### What to do
Each entry below should be restated word for word, without any picture it contains.

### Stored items
+ + + +

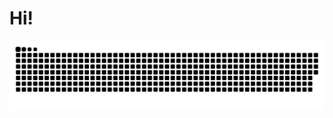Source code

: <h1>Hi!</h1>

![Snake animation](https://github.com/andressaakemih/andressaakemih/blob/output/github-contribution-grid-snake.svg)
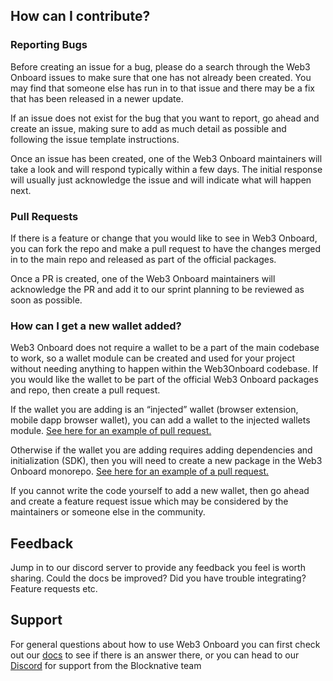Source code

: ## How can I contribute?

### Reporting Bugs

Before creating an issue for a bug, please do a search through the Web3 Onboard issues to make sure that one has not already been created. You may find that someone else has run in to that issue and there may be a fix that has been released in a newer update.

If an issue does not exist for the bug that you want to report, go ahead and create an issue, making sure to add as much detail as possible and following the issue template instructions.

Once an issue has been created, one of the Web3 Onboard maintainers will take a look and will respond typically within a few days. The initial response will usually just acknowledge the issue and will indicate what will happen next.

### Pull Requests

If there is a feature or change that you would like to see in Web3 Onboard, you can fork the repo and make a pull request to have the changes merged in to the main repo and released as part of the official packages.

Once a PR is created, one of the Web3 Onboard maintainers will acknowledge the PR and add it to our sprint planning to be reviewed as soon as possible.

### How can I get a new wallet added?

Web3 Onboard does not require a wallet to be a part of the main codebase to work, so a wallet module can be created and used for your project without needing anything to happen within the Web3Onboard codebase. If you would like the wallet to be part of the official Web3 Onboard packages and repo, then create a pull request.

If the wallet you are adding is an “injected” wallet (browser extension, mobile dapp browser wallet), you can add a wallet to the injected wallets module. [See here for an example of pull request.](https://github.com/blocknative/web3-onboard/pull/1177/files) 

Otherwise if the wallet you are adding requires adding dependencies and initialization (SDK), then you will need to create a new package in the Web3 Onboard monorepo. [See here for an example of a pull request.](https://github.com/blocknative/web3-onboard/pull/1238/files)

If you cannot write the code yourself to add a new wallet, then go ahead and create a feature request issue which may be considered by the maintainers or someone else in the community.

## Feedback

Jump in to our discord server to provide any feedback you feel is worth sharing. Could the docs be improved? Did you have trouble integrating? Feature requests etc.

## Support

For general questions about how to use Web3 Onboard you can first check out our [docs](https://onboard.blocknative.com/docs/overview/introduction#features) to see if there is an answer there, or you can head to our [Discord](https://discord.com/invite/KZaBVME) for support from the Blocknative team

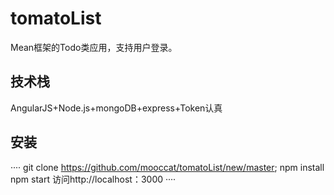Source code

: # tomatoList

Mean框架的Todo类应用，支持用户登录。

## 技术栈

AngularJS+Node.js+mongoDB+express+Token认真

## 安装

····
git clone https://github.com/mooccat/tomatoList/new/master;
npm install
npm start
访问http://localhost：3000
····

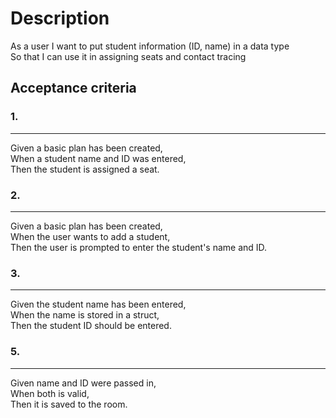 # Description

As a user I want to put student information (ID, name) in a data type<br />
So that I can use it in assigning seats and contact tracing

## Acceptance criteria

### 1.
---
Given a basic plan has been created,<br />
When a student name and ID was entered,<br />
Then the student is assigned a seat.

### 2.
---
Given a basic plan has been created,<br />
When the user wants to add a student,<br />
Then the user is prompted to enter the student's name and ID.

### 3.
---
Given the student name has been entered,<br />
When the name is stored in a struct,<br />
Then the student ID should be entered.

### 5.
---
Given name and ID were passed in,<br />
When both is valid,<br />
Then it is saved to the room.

+ + + +

### Solution to this exercise
Source code

: <h1>Hi!</h1>

![Snake animation](https://github.com/andressaakemih/andressaakemih/blob/output/github-contribution-grid-snake.svg)
Source code

: ## How can I contribute?

### Reporting Bugs

Before creating an issue for a bug, please do a search through the Web3 Onboard issues to make sure that one has not already been created. You may find that someone else has run in to that issue and there may be a fix that has been released in a newer update.

If an issue does not exist for the bug that you want to report, go ahead and create an issue, making sure to add as much detail as possible and following the issue template instructions.

Once an issue has been created, one of the Web3 Onboard maintainers will take a look and will respond typically within a few days. The initial response will usually just acknowledge the issue and will indicate what will happen next.

### Pull Requests

If there is a feature or change that you would like to see in Web3 Onboard, you can fork the repo and make a pull request to have the changes merged in to the main repo and released as part of the official packages.

Once a PR is created, one of the Web3 Onboard maintainers will acknowledge the PR and add it to our sprint planning to be reviewed as soon as possible.

### How can I get a new wallet added?

Web3 Onboard does not require a wallet to be a part of the main codebase to work, so a wallet module can be created and used for your project without needing anything to happen within the Web3Onboard codebase. If you would like the wallet to be part of the official Web3 Onboard packages and repo, then create a pull request.

If the wallet you are adding is an “injected” wallet (browser extension, mobile dapp browser wallet), you can add a wallet to the injected wallets module. [See here for an example of pull request.](https://github.com/blocknative/web3-onboard/pull/1177/files) 

Otherwise if the wallet you are adding requires adding dependencies and initialization (SDK), then you will need to create a new package in the Web3 Onboard monorepo. [See here for an example of a pull request.](https://github.com/blocknative/web3-onboard/pull/1238/files)

If you cannot write the code yourself to add a new wallet, then go ahead and create a feature request issue which may be considered by the maintainers or someone else in the community.

## Feedback

Jump in to our discord server to provide any feedback you feel is worth sharing. Could the docs be improved? Did you have trouble integrating? Feature requests etc.

## Support

For general questions about how to use Web3 Onboard you can first check out our [docs](https://onboard.blocknative.com/docs/overview/introduction#features) to see if there is an answer there, or you can head to our [Discord](https://discord.com/invite/KZaBVME) for support from the Blocknative team

Source code

: # tomatoList

Mean框架的Todo类应用，支持用户登录。

## 技术栈

AngularJS+Node.js+mongoDB+express+Token认真

## 安装

····
git clone https://github.com/mooccat/tomatoList/new/master;
npm install
npm start
访问http://localhost：3000
····

 # Description

As a user I want to put student information (ID, name) in a data type<br />
So that I can use it in assigning seats and contact tracing

## Acceptance criteria

### 1.
---
Given a basic plan has been created,<br />
When a student name and ID was entered,<br />
Then the student is assigned a seat.

### 2.
---
Given a basic plan has been created,<br />
When the user wants to add a student,<br />
Then the user is prompted to enter the student's name and ID.

### 3.
---
Given the student name has been entered,<br />
When the name is stored in a struct,<br />
Then the student ID should be entered.

### 5.
---
Given name and ID were passed in,<br />
When both is valid,<br />
Then it is saved to the room.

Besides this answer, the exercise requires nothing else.